§ Exercise objective: Only the lines from the beginning of the entries through the one with "Discourse situations range" should be written out, please, exactly and without any pictures.
==================================================
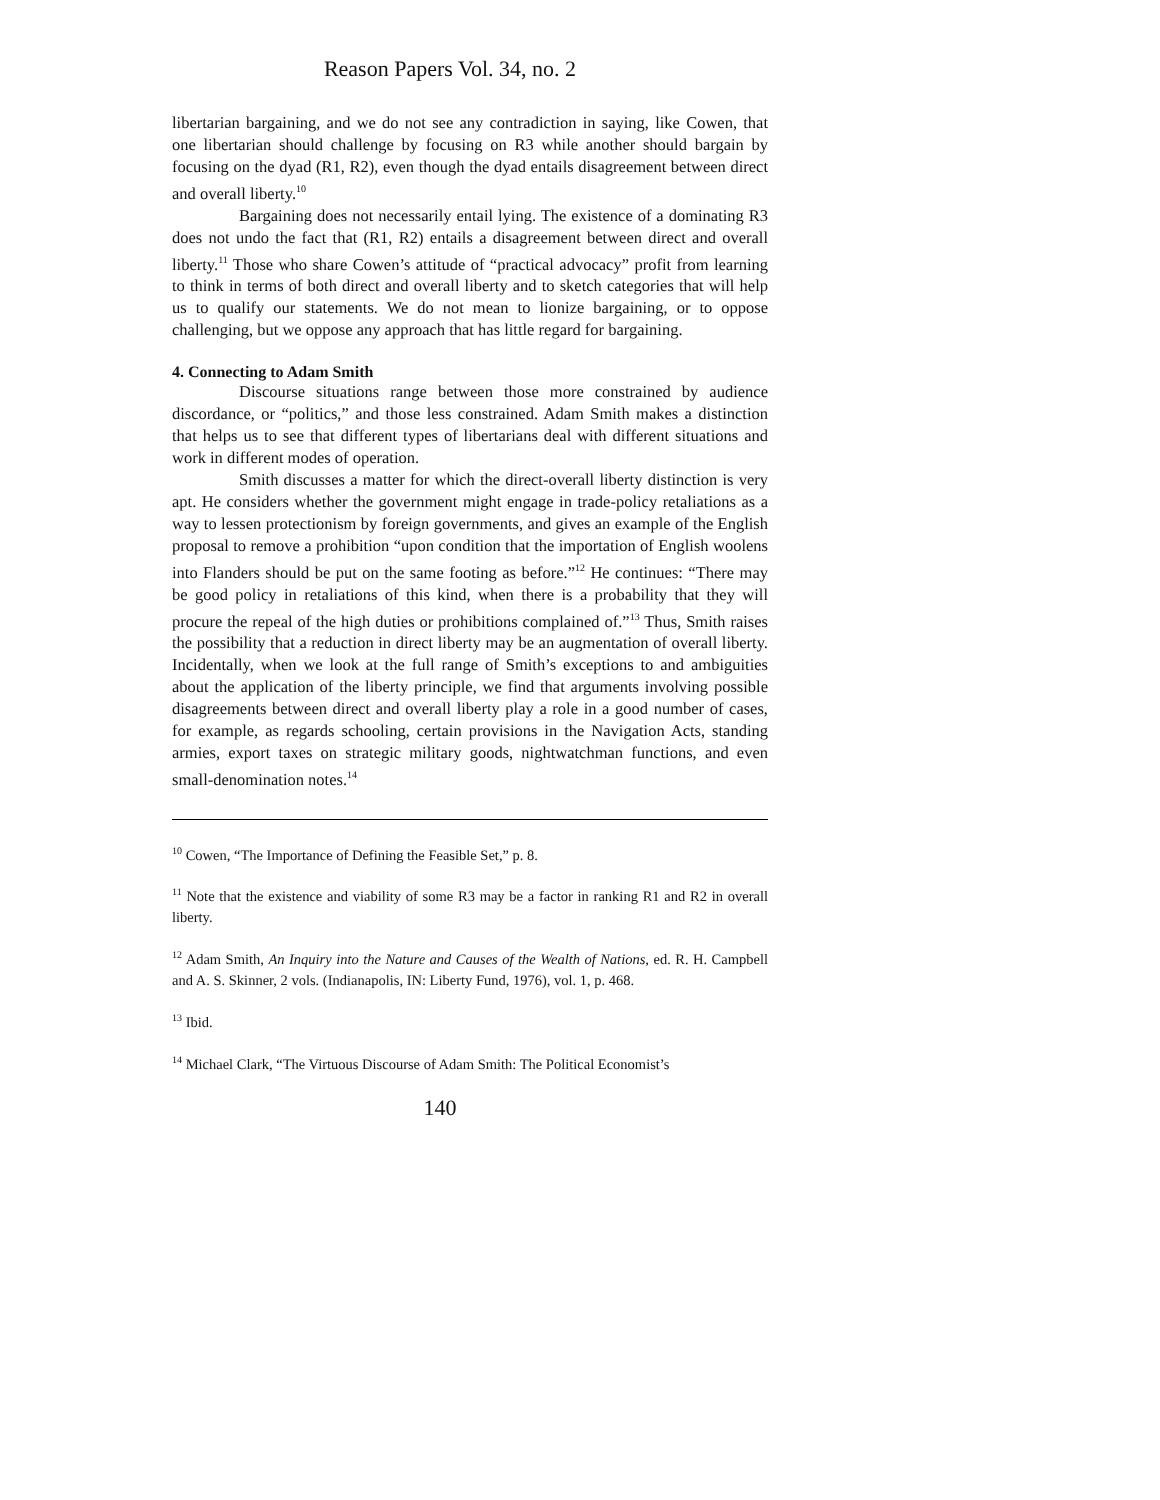Reason Papers Vol. 34, no. 2
libertarian bargaining, and we do not see any contradiction in saying, like Cowen, that one libertarian should challenge by focusing on R3 while another should bargain by focusing on the dyad (R1, R2), even though the dyad entails disagreement between direct and overall liberty.<sup>10</sup>
Bargaining does not necessarily entail lying. The existence of a dominating R3 does not undo the fact that (R1, R2) entails a disagreement between direct and overall liberty.<sup>11</sup> Those who share Cowen’s attitude of “practical advocacy” profit from learning to think in terms of both direct and overall liberty and to sketch categories that will help us to qualify our statements. We do not mean to lionize bargaining, or to oppose challenging, but we oppose any approach that has little regard for bargaining.
4. Connecting to Adam Smith
Discourse situations range between those more constrained by audience discordance, or “politics,” and those less constrained. Adam Smith makes a distinction that helps us to see that different types of libertarians deal with different situations and work in different modes of operation.
Smith discusses a matter for which the direct-overall liberty distinction is very apt. He considers whether the government might engage in trade-policy retaliations as a way to lessen protectionism by foreign governments, and gives an example of the English proposal to remove a prohibition “upon condition that the importation of English woolens into Flanders should be put on the same footing as before.”<sup>12</sup> He continues: “There may be good policy in retaliations of this kind, when there is a probability that they will procure the repeal of the high duties or prohibitions complained of.”<sup>13</sup> Thus, Smith raises the possibility that a reduction in direct liberty may be an augmentation of overall liberty. Incidentally, when we look at the full range of Smith’s exceptions to and ambiguities about the application of the liberty principle, we find that arguments involving possible disagreements between direct and overall liberty play a role in a good number of cases, for example, as regards schooling, certain provisions in the Navigation Acts, standing armies, export taxes on strategic military goods, nightwatchman functions, and even small-denomination notes.<sup>14</sup>
<sup>10</sup> Cowen, “The Importance of Defining the Feasible Set,” p. 8.
<sup>11</sup> Note that the existence and viability of some R3 may be a factor in ranking R1 and R2 in overall liberty.
<sup>12</sup> Adam Smith, An Inquiry into the Nature and Causes of the Wealth of Nations, ed. R. H. Campbell and A. S. Skinner, 2 vols. (Indianapolis, IN: Liberty Fund, 1976), vol. 1, p. 468.
<sup>13</sup> Ibid.
<sup>14</sup> Michael Clark, “The Virtuous Discourse of Adam Smith: The Political Economist’s
140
==================================================
§ The completed task:
Reason Papers Vol. 34, no. 2
libertarian bargaining, and we do not see any contradiction in saying, like Cowen, that one libertarian should challenge by focusing on R3 while another should bargain by focusing on the dyad (R1, R2), even though the dyad entails disagreement between direct and overall liberty.<sup>10</sup>
Bargaining does not necessarily entail lying. The existence of a dominating R3 does not undo the fact that (R1, R2) entails a disagreement between direct and overall liberty.<sup>11</sup> Those who share Cowen’s attitude of “practical advocacy” profit from learning to think in terms of both direct and overall liberty and to sketch categories that will help us to qualify our statements. We do not mean to lionize bargaining, or to oppose challenging, but we oppose any approach that has little regard for bargaining.
4. Connecting to Adam Smith
Discourse situations range between those more constrained by audience discordance, or “politics,” and those less constrained. Adam Smith makes a distinction that helps us to see that different types of libertarians deal with different situations and work in different modes of operation.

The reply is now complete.